Signalement antiblanchiment, psychodrame interne dans une banque panafricaine, véhicules coûteux… Enquête sur le business à neuf chiffres du Belge Philippe de Moerloose avec la RD Congo. Un business qui résiste aux services de conformité, aux enquêtes judiciaires ou au changement de régime Kabila-Tshisekedi. 
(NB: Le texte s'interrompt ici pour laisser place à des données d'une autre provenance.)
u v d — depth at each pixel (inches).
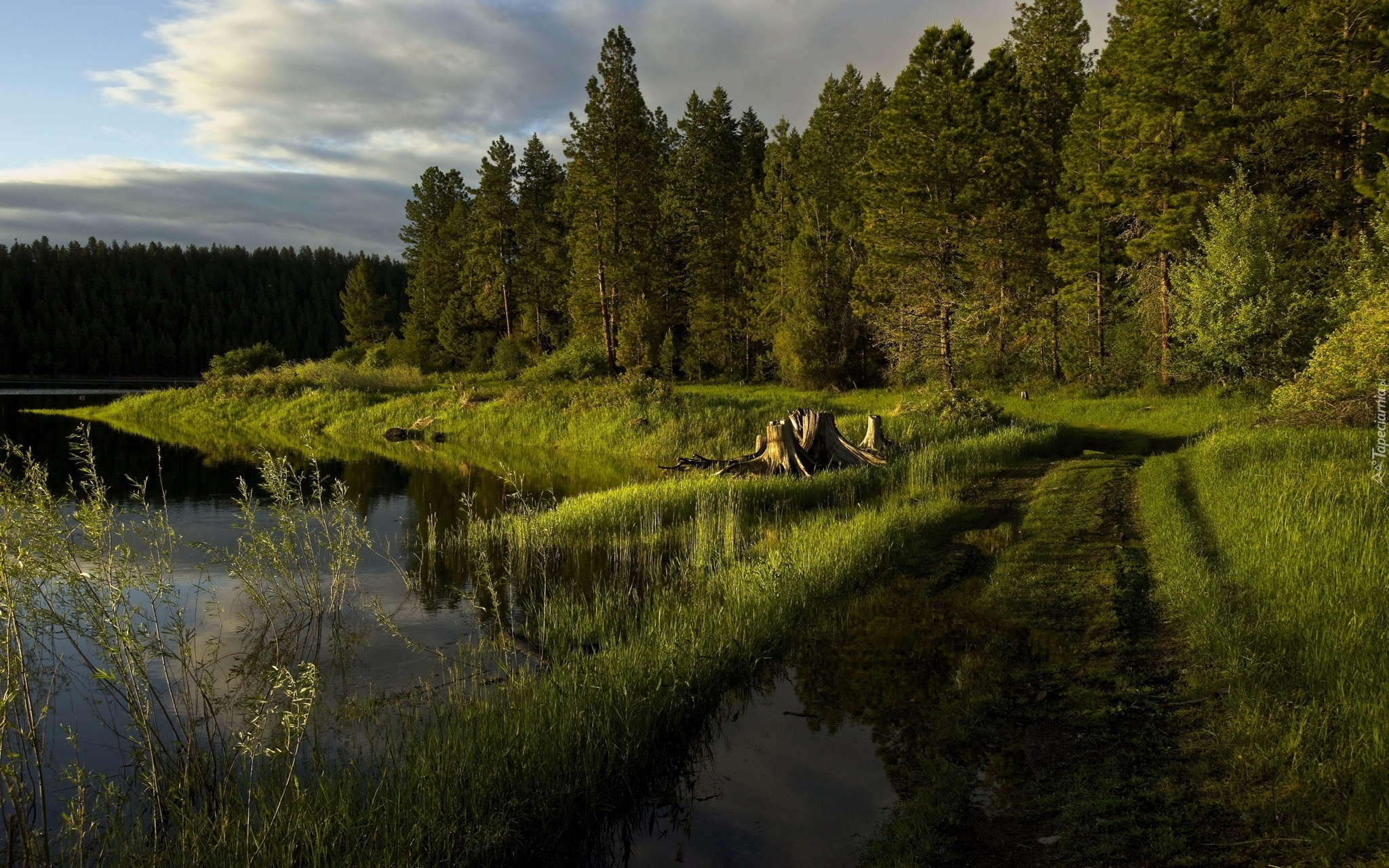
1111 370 1263.5
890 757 189.3
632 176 1744.6
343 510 366.9
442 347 2524.6
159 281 4598.9
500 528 481.1
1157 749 179.5
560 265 2124.8
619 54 1669.5
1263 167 1190.3
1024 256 1409.9
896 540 386.6
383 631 295.4
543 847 158.7
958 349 1448.1
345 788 165.0
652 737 196.2
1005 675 227.0
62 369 3752.5
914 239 1366.9
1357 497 346.6
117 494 620.1
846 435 818.8
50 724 212.5
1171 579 300.5
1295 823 141.5
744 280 1935.3
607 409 1045.2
Le Groupe Volvo «a pris les mesures appropriées pour enquêter» sur un contrat de vente de bus par l’intermédiaire d’une société du Belge Philippe de Moerloose à la RD Congo.
Le Groupe Volvo «a pris les mesures appropriées pour enquêter» sur un contrat de vente de bus par l’intermédiaire d’une société du Belge Philippe de Moerloose à la RD Congo. – D.R.
Louis Colart

Enquête – Journaliste au service SociétéPar Louis Colart et Kasper Goethals («De Standaard»), Yann Philippin («Mediapart»)Publié le 15/04/2023 à 06:00 Temps de lecture: 5 min

Le visage conquérant du président congolais Félix Tshisekedi orne le flanc de dizaines de bus alignés en face du campus de l’Institut supérieur du commerce (ISC) de Kinshasa. Depuis sa tribune, le chef de l’Etat contemple le spectacle au milieu d’un parterre de politiques et de responsables académiques triés sur le volet. Ce 24 février 2023, la télévision retransmet en intégralité cette cérémonie de mise en service des bus du programme « Trans-Academia », destinés au transport des 25.000 étudiants locaux. Sur les bus Volvo, on lit : « Don du président de la République ». Pour couvrir les cris enthousiasmés des étudiants parqués à distance raisonnable de la tribune, le directeur de l’ISC fait part, à pleins poumons, de son « immense gratitude à son Excellence Monsieur Félix-Antoine Tshisekedi Tshilombo ».

En 2019, le gouvernement du président Tshisekedi avait décidé d’investir massivement dans Transco, le service de transport en commun public de la République démocratique du Congo (RDC). Le lot de 100 bus « Trans-Academia » est issu de cette commande plus large de 440 bus Volvo flambant neufs.

Quelques-uns des 100 bus «donnés» par le président Tshisekedi pour les étudiants de l’ISC.
Quelques-uns des 100 bus «donnés» par le président Tshisekedi pour les étudiants de l’ISC. – Présidence RDC.

Sans doute pour ne pas gâcher la fête, le président congolais a omis, dans son discours, de préciser l’origine de ce « don ». Et pour cause. Selon nos informations, les bus ont été achetés par l’Etat congolais à l’entrepreneur belge Philippe de Moerloose, visé par une enquête de la justice belge pour « corruption d’agents publics étrangers », ouverte suite à nos révélations publiées en décembre 2021 dans le cadre de l’opération « Congo Hold-up ».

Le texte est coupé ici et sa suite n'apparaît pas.